Supplied entries

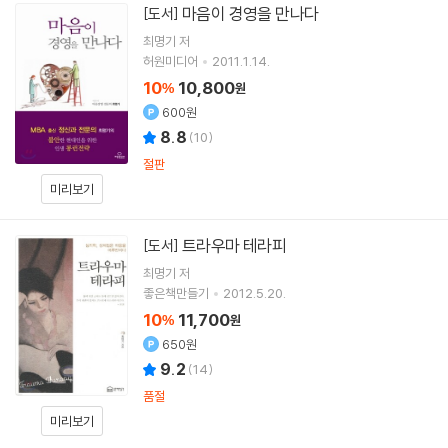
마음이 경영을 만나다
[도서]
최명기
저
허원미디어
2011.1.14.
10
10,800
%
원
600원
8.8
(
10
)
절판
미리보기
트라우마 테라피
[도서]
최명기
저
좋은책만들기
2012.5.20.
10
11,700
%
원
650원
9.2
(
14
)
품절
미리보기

...

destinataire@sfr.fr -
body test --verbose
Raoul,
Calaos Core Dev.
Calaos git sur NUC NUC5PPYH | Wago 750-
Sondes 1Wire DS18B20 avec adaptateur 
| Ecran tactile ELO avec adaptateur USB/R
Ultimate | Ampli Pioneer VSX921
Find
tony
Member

Work request
The lines that contain the word "Calaos" are wanted; copy each of them from the records.

Answer below
Calaos Core Dev.
Calaos git sur NUC NUC5PPYH | Wago 750-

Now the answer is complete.